Scan the entries line by line and return those with "lines".

╭──

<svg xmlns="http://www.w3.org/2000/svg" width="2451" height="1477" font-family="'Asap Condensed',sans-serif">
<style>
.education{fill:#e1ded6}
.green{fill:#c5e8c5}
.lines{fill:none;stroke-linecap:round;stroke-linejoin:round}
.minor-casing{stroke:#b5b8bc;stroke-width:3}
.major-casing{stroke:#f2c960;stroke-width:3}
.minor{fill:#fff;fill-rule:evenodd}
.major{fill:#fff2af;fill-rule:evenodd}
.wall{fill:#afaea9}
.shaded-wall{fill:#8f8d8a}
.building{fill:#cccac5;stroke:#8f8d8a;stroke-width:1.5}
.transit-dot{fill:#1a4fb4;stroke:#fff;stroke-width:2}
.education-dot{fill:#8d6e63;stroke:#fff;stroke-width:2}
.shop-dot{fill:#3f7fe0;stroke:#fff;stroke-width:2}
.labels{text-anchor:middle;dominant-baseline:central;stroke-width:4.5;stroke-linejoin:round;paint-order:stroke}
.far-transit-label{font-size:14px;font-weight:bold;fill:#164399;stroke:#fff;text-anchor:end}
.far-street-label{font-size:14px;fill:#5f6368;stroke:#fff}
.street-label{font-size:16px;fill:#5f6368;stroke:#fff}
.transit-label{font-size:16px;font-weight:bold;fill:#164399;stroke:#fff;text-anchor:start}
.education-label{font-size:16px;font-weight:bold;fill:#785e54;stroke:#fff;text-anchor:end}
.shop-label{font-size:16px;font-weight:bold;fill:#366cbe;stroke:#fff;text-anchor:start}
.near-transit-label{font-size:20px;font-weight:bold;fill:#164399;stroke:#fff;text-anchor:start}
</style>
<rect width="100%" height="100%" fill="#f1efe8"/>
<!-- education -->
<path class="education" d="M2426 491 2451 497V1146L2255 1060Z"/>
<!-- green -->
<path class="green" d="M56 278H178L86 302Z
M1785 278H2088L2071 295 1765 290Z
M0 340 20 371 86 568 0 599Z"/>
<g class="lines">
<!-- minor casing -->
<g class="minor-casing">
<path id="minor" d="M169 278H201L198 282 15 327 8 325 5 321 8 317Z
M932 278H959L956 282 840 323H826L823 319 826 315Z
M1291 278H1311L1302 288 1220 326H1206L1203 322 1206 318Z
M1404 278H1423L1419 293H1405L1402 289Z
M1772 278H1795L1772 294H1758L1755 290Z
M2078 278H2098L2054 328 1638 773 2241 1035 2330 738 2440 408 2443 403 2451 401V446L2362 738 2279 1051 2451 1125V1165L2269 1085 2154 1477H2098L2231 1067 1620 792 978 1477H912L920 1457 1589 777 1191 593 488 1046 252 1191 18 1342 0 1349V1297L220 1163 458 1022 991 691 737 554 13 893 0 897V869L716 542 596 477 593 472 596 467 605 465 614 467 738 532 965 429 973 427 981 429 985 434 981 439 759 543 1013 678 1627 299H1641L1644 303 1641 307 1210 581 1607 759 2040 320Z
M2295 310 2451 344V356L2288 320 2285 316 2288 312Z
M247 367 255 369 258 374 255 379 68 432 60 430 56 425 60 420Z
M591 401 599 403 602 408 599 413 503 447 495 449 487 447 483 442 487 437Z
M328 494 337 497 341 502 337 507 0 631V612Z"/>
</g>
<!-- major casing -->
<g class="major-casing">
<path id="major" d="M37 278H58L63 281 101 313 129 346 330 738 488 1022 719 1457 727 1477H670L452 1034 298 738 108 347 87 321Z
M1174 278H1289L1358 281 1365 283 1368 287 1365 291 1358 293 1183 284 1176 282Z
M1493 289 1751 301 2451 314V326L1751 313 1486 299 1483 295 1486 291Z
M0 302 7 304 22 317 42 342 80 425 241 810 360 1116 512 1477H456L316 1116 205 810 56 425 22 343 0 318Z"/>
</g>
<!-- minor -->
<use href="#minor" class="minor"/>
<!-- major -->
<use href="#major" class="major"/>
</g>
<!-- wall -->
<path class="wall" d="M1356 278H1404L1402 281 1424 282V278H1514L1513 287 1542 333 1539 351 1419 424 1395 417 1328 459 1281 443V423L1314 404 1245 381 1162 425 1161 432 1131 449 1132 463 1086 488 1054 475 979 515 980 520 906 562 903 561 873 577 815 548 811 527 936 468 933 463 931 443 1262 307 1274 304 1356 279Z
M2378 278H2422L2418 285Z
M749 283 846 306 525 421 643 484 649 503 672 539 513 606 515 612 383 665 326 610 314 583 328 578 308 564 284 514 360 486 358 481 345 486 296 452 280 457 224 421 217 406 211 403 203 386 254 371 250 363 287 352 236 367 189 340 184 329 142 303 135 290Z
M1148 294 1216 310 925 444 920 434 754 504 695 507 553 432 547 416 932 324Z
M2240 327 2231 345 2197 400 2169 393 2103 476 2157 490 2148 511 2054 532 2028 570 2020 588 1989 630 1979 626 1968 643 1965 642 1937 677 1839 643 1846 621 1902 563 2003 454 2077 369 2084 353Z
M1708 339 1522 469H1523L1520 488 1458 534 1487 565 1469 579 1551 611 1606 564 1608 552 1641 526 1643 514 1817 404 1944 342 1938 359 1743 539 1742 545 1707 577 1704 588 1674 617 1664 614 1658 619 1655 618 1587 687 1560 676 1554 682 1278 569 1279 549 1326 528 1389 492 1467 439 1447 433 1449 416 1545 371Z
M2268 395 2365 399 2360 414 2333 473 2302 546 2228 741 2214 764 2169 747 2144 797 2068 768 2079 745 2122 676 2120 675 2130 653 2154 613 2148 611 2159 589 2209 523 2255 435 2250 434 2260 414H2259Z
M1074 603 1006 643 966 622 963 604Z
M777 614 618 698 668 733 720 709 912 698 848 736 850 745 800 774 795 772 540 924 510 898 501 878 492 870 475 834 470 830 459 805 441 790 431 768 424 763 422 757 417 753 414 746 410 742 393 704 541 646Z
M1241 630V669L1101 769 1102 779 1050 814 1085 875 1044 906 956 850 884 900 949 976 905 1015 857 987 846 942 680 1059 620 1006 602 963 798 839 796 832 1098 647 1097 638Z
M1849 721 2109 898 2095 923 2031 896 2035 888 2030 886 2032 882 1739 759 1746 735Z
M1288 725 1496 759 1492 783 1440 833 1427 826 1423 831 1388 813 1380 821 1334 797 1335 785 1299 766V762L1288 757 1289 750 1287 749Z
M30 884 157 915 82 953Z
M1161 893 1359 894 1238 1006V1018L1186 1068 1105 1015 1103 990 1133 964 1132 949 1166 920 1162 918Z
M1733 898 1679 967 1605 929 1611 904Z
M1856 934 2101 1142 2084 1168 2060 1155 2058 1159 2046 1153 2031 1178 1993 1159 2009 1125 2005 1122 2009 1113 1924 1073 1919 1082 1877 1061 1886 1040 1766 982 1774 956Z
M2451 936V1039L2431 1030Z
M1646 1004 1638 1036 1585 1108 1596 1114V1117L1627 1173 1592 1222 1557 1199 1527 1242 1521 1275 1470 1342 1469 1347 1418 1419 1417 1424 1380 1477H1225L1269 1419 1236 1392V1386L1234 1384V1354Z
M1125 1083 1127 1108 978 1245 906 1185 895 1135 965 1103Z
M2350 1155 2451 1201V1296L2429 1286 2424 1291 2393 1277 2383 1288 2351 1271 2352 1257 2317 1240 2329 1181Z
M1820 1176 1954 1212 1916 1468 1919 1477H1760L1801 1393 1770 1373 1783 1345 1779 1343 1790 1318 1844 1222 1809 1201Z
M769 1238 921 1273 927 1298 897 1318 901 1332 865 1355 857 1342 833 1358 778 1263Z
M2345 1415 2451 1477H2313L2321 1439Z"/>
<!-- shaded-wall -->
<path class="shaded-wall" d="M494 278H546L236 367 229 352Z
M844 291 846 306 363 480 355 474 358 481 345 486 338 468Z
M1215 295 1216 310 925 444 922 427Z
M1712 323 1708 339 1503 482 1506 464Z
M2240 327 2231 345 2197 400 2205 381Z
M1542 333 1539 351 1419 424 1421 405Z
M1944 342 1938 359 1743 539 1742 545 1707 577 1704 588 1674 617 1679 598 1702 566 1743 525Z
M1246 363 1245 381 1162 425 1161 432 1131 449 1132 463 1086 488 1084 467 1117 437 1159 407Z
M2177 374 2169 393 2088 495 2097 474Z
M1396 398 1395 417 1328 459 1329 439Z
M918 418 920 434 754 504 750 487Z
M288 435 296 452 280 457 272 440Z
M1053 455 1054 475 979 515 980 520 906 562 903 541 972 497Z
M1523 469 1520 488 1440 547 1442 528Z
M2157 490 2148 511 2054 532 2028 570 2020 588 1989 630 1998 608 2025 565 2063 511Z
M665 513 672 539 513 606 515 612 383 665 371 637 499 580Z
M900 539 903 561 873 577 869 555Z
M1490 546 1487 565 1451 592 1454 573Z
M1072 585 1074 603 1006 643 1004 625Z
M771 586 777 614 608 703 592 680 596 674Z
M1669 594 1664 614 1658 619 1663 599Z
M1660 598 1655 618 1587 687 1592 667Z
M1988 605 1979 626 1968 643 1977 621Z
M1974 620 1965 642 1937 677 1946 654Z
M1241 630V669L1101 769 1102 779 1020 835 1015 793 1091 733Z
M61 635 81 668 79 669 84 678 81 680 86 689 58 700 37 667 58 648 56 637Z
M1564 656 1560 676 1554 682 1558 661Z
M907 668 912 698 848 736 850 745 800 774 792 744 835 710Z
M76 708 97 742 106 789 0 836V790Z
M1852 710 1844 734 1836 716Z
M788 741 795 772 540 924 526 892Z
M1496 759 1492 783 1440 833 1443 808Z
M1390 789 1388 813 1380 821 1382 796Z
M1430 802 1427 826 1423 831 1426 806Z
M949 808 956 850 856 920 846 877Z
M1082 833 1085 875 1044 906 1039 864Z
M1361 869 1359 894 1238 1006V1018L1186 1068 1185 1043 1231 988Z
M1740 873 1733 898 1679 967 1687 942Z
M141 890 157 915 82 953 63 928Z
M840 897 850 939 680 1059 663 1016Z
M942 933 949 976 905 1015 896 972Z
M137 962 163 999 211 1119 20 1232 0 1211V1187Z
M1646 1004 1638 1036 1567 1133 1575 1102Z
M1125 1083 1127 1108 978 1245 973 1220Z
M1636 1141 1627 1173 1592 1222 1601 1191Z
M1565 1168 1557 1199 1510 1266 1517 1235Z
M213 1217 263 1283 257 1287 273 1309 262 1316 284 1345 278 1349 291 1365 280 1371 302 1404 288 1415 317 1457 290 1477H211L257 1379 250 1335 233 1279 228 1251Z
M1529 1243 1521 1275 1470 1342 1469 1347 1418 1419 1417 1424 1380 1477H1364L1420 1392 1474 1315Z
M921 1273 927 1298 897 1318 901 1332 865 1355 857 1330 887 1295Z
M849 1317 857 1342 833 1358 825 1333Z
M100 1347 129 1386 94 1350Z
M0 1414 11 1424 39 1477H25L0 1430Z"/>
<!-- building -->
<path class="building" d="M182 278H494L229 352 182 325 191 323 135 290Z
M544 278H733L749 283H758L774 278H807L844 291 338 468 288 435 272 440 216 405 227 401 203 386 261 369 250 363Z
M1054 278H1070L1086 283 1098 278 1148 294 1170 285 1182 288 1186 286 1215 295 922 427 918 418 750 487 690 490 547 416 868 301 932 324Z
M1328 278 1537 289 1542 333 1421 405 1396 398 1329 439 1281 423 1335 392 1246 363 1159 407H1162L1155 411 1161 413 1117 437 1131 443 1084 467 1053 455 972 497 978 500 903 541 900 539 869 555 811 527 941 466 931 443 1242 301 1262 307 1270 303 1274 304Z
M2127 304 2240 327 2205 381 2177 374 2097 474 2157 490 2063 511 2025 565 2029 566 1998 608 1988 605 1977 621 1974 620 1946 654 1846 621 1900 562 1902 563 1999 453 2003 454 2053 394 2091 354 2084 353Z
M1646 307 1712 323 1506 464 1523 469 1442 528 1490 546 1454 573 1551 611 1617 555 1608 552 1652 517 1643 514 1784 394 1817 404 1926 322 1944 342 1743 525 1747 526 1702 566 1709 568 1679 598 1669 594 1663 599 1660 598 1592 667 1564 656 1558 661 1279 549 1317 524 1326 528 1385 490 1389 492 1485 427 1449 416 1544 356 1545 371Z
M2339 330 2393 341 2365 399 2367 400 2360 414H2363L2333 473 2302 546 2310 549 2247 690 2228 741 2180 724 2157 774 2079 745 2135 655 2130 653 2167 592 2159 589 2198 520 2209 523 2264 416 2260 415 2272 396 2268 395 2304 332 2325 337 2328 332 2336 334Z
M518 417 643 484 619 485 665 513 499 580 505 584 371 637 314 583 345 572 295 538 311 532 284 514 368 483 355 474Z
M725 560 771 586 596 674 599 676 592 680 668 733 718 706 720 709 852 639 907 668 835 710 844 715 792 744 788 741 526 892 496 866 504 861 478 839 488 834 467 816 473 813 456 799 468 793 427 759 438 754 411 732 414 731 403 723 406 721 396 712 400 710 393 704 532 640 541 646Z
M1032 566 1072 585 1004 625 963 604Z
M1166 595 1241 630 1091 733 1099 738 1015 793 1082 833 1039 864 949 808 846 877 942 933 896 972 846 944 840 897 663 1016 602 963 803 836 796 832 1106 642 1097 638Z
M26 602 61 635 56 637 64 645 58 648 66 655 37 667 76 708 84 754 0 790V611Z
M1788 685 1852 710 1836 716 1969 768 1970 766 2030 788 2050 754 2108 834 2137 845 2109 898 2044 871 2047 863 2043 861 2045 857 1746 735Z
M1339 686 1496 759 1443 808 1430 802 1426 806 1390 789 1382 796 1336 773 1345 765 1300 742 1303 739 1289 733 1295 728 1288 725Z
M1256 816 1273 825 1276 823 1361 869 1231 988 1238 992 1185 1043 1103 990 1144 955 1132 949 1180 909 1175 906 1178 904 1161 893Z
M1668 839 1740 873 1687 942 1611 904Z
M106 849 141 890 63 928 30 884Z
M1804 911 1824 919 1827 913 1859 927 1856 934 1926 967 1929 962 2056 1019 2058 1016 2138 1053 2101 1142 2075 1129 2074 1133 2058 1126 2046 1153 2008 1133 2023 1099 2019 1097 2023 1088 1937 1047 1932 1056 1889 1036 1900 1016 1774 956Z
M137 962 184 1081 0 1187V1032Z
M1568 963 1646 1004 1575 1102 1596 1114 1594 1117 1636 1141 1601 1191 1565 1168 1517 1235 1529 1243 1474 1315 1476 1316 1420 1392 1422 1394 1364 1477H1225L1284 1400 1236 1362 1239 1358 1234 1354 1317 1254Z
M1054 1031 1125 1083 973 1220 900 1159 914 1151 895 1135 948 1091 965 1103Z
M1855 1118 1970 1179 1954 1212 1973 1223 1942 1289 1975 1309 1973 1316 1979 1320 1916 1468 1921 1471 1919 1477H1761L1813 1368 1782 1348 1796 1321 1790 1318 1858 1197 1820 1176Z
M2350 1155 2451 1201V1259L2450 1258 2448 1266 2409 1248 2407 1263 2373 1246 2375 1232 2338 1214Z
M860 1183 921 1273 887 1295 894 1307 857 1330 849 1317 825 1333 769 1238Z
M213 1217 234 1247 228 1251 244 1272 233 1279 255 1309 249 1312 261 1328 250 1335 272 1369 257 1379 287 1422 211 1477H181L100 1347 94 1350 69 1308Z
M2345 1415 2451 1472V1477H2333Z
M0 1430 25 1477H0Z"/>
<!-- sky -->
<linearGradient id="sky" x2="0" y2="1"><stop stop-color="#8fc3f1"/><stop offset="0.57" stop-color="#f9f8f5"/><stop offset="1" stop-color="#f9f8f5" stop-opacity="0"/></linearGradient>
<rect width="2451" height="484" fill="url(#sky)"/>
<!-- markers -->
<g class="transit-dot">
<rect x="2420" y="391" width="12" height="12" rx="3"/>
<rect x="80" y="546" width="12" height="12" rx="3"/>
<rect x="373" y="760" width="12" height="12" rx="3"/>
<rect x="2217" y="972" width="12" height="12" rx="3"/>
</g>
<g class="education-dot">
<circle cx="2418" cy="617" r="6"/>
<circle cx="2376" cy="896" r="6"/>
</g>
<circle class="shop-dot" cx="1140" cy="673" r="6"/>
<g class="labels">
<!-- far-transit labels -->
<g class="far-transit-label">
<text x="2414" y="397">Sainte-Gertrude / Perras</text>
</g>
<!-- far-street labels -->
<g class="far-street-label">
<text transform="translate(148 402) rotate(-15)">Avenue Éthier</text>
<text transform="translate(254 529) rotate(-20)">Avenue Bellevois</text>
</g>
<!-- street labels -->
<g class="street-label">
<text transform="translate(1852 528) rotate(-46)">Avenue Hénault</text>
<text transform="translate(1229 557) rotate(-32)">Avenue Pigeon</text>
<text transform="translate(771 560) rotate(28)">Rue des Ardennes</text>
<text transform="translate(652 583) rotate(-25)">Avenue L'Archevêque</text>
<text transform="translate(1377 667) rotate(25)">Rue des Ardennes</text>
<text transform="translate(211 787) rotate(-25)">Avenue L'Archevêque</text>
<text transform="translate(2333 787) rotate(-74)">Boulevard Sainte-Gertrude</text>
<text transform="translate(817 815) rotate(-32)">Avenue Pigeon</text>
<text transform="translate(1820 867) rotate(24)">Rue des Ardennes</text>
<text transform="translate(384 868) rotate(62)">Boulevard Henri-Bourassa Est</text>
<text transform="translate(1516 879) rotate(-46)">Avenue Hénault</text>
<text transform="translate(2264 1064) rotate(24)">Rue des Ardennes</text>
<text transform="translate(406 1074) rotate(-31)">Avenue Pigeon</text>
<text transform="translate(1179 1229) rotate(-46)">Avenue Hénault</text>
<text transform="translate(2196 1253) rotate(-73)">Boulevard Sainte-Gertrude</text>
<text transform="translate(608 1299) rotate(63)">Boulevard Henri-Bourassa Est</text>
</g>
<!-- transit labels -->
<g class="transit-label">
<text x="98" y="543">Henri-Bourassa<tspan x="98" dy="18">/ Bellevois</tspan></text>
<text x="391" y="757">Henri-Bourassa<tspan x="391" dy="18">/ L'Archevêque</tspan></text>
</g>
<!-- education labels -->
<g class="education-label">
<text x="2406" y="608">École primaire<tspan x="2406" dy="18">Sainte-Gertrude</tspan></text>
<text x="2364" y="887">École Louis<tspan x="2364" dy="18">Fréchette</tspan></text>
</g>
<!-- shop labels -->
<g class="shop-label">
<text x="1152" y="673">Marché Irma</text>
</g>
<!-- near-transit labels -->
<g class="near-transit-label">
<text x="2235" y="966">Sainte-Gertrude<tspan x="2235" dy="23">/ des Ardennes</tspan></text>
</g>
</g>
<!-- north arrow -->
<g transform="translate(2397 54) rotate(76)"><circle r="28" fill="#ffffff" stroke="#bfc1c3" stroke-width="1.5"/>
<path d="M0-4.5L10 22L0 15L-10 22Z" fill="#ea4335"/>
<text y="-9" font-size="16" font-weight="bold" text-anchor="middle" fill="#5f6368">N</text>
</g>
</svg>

╰──

= Result of this exercise =
.lines{fill:none;stroke-linecap:round;stroke-linejoin:round}
<g class="lines">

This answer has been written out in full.